[Document extract — start]
Okay, now it’s a trend. The Radeon RX 6800 slugs it out with the RTX 3070 at 4K, but holds a 5 percent advantage at 1440p, and a whopping 23 percent lead at 1080p. The Radeon RX 6800 XT trades blows with the RTX 3080 at 4K and 1440p, but leaps ahead by 17 percent at 1080p.
Next page: Gaming benchmarks continue
Wolfenstein: Youngblood is most fun when you can play cooperatively with a buddy, but it’s a fearless experiment—and an absolute technical showcase. Running on the Vulkan API, Youngblood achieves blistering frame rates, and it supports all sorts of cutting-edge technologies like ray tracing, DLSS 2.0, HDR, GPU culling, asynchronous computing, and Nvidia’s Content Adaptive Shading. The game includes a built-in benchmark with two different scenes; we tested Lab X.
This is another Nvidia-sponsored title, but Radeon takes the edge more often than not. The Radeon RX 6800 is 11 percent faster than the RTX 3070 at 4K and 13 percent faster at 1440p, though it falls to a 9-percent win at 1080p simply because the graphics card is so powerful there that we’re hitting some sort of CPU or engine bottleneck. The Radeon RX 6800 XT once again delivers performance equal to the RTX 3080 at 4K and widens the gap the lower the resolution goes, before hitting the same soft cap as the Radeon RX 6800, at around 320 fps at 1080p.
[Document extract — finish]
# Questions
• A. Which of Wolfenstein: Youngblood's two built-in benchmark scenes was tested, according to the graphics card review?
• B. Carry on the graphics card review from the point where it stops.
The material that follows has no connection to the graphics card review.
[Available data — start]
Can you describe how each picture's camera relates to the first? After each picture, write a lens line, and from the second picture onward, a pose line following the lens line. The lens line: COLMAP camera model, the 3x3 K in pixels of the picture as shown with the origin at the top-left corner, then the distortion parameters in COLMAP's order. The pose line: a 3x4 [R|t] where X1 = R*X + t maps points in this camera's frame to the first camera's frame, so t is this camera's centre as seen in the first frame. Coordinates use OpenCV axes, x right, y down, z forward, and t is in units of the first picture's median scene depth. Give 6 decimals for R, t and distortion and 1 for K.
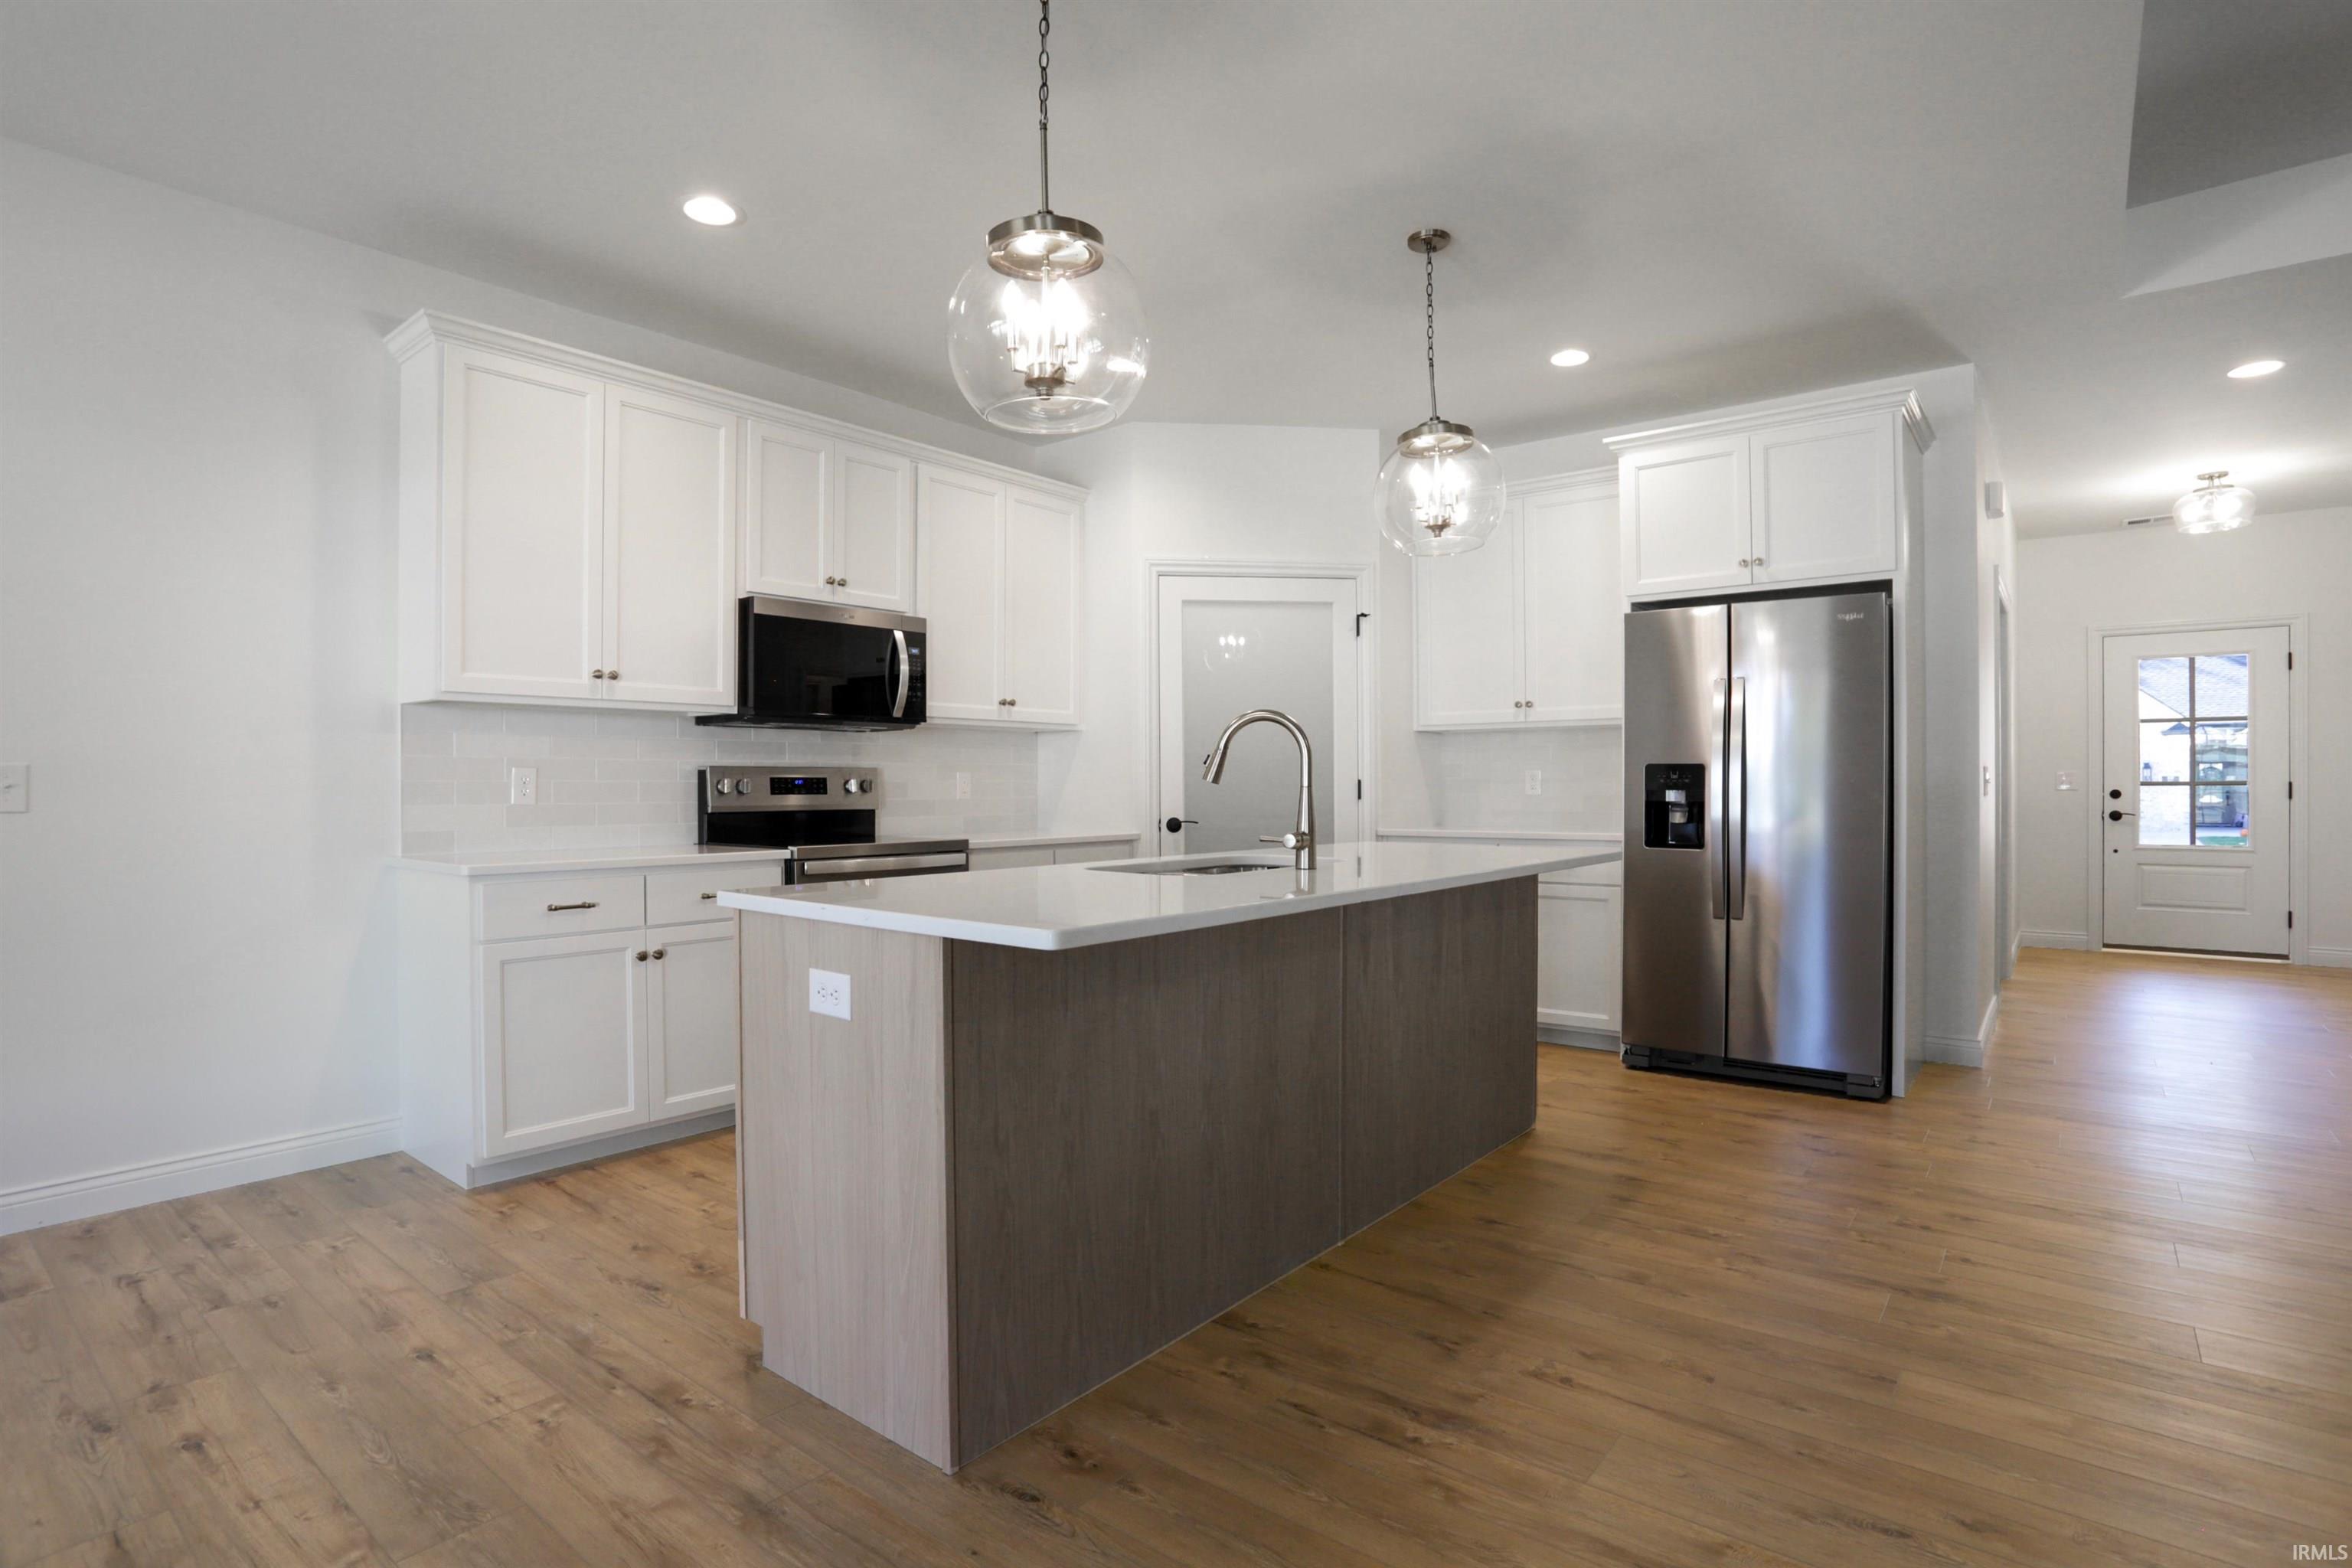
[Available data — finish]
# Answers to the tasks
• A. Lab X.

• B.
One of the best games of 2019, Metro Exodus is one of the best-looking games around, too. The latest version of the 4A Engine provides incredibly luscious, ultra-detailed visuals, with one of the most stunning real-time ray tracing implementations released yet. We test in DirectX 12 mode with ray tracing, Hairworks, and DLSS disabled for our basic benchmarks.
Finally, a consistent result. The Radeon RX 6800 is 10 percent faster than the RTX 3070 at 4K, 12 percent faster at 1440p, and 11 percent faster at 1080p. For more context, the $579 Radeon RX 6800 is essentially as fast as the $700 RTX 3080 at 1080p. The step-up Radeon RX 6800 XT extends the lead over the RTX 3080 even further, as you’d expect, after once again equaling it at 4K and drawing slightly ahead at 1440p.
Borderlands is back! Gearbox’s game defaults to DX12, so we do as well. It gives us a glimpse at the ultra-popular Unreal Engine 4’s performance in a traditional shooter.
Stop, stop, he’s already dead. The Radeon RX 6800 slaughters the RTX 3070, kicking things off with a healthy 20 percent performance lead at 4K and only widening the gap from there. The Radeon RX 6800 XT beats the RTX 3080 across the board as well, albeit by a much smaller margin.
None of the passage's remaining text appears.